Work required -
Please rename "segments" to "slices" in the data below, starting with the line that contains "How many segments does this pie chart have?" and going on through the end of the data. Return only those lines, with nothing else changed and the pictures left out.

Study material -
>>>
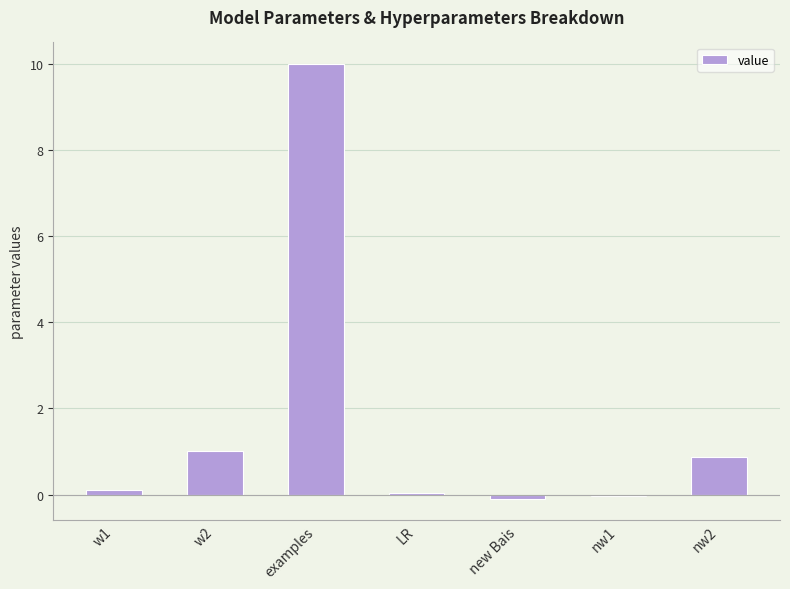

Between nw2 and examples, which is larger?

examples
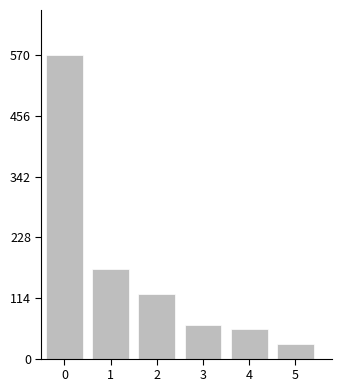

Reading left to right, list all the values displayed in this chart.

570	169	122	64	56	28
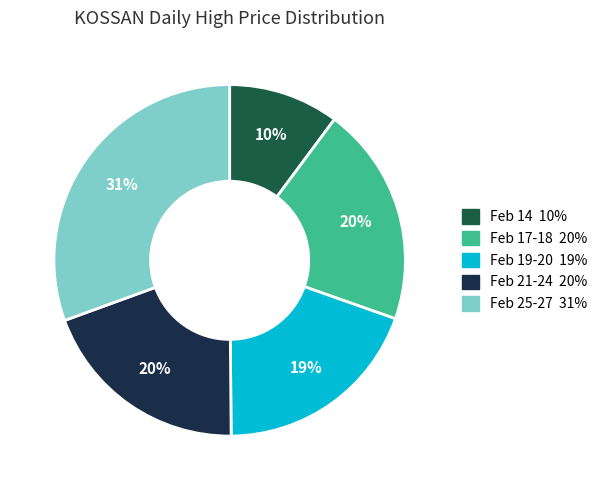

How many segments does this pie chart have?

5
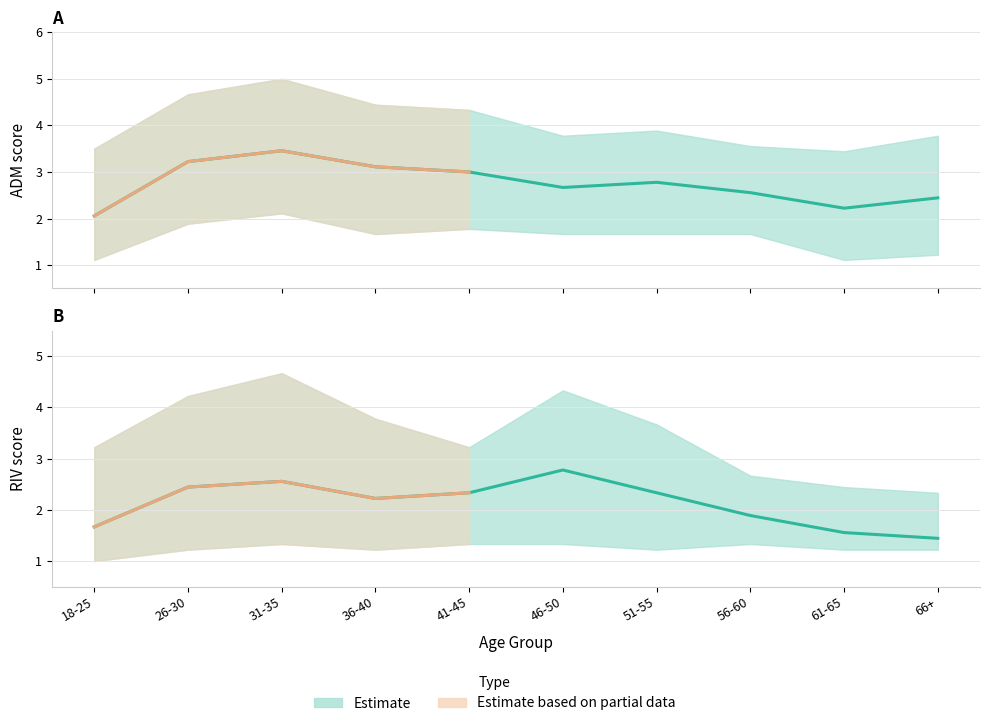

How many data points in riv_lower are above 1?

9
<<<
Output of the exercise -
How many slices does this pie chart have?

5

How many data points in riv_lower are above 1?

9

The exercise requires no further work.